(Collected data)
>>>>>

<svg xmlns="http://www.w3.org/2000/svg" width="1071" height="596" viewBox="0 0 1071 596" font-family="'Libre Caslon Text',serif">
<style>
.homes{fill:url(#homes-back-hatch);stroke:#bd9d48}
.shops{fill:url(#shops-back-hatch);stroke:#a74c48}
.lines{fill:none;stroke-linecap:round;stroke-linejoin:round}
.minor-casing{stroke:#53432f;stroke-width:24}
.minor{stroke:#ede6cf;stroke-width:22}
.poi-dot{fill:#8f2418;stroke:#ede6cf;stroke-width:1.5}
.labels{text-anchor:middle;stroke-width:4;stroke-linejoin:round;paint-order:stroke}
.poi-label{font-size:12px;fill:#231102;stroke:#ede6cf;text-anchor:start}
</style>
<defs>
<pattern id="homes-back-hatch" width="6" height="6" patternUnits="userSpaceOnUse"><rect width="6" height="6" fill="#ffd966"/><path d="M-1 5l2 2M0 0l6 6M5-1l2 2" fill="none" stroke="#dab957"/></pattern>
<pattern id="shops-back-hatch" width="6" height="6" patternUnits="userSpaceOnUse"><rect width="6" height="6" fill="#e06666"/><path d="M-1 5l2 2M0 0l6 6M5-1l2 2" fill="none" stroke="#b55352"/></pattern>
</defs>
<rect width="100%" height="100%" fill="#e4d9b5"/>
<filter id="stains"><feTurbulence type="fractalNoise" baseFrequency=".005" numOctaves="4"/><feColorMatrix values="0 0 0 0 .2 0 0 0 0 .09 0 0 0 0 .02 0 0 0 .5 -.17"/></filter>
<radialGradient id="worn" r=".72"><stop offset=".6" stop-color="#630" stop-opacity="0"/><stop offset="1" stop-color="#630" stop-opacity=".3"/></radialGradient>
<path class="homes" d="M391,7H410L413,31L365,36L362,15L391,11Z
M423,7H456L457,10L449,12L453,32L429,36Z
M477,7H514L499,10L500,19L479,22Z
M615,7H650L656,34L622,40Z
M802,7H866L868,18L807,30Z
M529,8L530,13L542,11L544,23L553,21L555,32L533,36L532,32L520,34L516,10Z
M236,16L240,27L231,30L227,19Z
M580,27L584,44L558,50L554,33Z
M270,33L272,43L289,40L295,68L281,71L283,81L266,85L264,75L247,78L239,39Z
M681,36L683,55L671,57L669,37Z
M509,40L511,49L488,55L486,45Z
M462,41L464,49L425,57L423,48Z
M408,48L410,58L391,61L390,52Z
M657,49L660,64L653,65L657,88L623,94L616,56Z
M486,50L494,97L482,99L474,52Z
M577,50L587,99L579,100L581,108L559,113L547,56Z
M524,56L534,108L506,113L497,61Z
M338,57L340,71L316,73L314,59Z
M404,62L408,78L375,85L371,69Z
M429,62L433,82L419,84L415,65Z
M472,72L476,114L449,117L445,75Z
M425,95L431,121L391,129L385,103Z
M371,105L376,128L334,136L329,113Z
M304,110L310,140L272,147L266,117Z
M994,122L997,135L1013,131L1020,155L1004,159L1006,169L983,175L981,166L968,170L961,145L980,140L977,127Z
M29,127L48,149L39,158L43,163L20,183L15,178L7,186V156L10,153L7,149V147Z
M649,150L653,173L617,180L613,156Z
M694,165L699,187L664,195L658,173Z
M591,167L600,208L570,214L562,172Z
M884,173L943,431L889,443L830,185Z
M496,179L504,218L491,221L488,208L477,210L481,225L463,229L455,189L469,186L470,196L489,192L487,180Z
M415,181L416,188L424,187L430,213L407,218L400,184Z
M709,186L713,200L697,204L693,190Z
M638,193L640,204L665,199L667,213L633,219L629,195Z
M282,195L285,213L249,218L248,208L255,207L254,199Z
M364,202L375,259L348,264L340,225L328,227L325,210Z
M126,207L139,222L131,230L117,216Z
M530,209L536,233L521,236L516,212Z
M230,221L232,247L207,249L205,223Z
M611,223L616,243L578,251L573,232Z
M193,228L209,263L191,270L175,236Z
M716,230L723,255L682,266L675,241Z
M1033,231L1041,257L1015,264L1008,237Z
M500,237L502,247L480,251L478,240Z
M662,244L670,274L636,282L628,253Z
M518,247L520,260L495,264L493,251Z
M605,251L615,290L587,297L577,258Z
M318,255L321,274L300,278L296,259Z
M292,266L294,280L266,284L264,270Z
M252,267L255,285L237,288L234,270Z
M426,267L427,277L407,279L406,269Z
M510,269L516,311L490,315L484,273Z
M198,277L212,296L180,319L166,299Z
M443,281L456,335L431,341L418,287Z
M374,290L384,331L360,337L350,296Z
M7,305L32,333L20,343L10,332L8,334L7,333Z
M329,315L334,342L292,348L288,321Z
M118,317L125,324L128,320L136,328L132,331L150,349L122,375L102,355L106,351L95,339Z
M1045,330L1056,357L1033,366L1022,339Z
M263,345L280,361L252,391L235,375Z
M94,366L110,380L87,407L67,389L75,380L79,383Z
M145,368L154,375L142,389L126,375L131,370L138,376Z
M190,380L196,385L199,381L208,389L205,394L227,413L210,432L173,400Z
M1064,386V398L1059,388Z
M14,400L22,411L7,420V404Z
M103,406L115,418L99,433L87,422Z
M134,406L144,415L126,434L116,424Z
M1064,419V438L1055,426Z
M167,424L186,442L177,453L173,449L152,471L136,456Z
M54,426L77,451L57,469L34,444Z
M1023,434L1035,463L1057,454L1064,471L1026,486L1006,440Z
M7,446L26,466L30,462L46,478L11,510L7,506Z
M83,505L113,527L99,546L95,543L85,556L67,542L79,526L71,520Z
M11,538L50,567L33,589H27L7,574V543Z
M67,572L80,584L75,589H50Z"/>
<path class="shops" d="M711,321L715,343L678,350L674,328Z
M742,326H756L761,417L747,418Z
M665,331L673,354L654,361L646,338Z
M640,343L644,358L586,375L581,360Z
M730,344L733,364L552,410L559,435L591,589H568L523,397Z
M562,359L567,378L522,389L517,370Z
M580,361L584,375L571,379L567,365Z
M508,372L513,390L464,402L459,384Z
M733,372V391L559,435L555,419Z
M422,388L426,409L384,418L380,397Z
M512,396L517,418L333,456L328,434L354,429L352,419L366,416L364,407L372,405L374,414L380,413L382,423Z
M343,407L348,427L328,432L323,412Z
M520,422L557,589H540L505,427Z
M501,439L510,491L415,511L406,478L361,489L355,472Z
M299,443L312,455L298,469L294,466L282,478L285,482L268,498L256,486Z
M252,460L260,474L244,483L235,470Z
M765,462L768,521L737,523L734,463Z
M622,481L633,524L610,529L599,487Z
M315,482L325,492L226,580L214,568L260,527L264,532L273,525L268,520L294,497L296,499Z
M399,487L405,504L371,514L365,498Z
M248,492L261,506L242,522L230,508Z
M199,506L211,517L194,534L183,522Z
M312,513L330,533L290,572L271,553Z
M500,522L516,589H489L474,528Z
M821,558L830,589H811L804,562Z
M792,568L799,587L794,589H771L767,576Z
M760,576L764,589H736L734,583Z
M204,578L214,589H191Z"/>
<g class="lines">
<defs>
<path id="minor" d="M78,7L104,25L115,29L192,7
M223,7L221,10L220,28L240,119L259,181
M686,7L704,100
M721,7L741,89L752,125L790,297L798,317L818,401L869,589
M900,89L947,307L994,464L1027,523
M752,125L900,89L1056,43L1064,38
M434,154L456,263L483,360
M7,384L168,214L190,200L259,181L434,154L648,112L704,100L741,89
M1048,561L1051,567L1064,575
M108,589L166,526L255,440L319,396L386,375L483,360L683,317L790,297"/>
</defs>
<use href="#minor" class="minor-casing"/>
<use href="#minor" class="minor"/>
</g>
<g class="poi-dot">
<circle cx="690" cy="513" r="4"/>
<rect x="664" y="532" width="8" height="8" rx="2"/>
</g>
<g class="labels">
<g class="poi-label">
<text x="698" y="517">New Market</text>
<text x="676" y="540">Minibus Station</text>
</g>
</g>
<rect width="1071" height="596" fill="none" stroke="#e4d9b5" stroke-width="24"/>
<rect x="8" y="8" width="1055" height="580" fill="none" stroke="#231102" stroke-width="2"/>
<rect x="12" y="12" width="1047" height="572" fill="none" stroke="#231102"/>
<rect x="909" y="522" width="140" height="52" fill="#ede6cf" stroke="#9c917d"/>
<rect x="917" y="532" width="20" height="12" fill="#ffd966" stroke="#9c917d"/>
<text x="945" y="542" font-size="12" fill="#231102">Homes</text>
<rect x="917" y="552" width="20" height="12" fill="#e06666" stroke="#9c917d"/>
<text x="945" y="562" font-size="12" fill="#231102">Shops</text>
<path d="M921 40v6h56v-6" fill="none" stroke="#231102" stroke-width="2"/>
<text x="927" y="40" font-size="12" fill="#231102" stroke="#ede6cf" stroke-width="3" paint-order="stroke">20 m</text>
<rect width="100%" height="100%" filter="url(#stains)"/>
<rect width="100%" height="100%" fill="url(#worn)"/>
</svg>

<<<<<

◆ Exercise details ◆
Please copy every line of the data that carries the string "worn".

◆ Written answer ◆
<radialGradient id="worn" r=".72"><stop offset=".6" stop-color="#630" stop-opacity="0"/><stop offset="1" stop-color="#630" stop-opacity=".3"/></radialGradient>
<rect width="100%" height="100%" fill="url(#worn)"/>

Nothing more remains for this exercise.